OK, smoking may or may not hurt your health, but the scientific evidence is still insufficient and inconclusive.
OK, the evidence is conclusive that smoking does cause lung cancer, but we didn't know until now.
OK, we knew, but we didn't know that nicotine was addictive.
OK, we knew that nicotine was addictive when we added chemicals to cigarettes to make nicotine enter the bloodstream faster, but this was long ago. Today we have low-tar and low-nicotine cigarettes.
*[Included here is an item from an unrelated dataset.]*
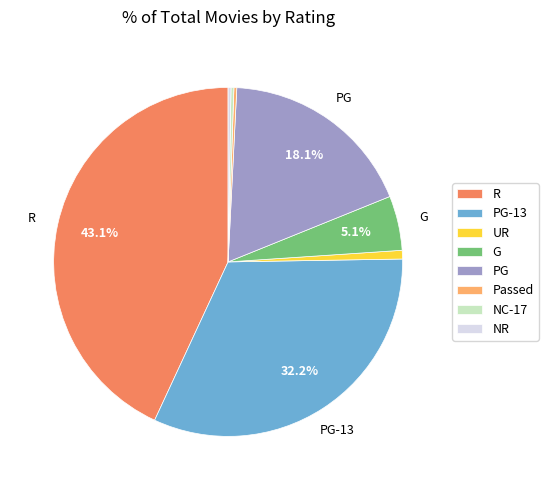

Is there any slice that represents more than half of the pie?

No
OK, low-tar and low-nicotine cigarettes do not actually reduce the risk of lung cancer, but this is people's own fault because they now smoke more cigarettes.
OK, it is in our interest that people smoke more, but they smoke more by their own free choice.
A similar sequence of claims has been made to cloud people's minds concerning the risks of passive smoking. As the historian Robert Proctor reports, this goal was privately admitted in an internal document produced by a cigarette company: “Doubt is our product since it is the best means of competing with the ‘body of facts’ that exists in the mind of the general public.”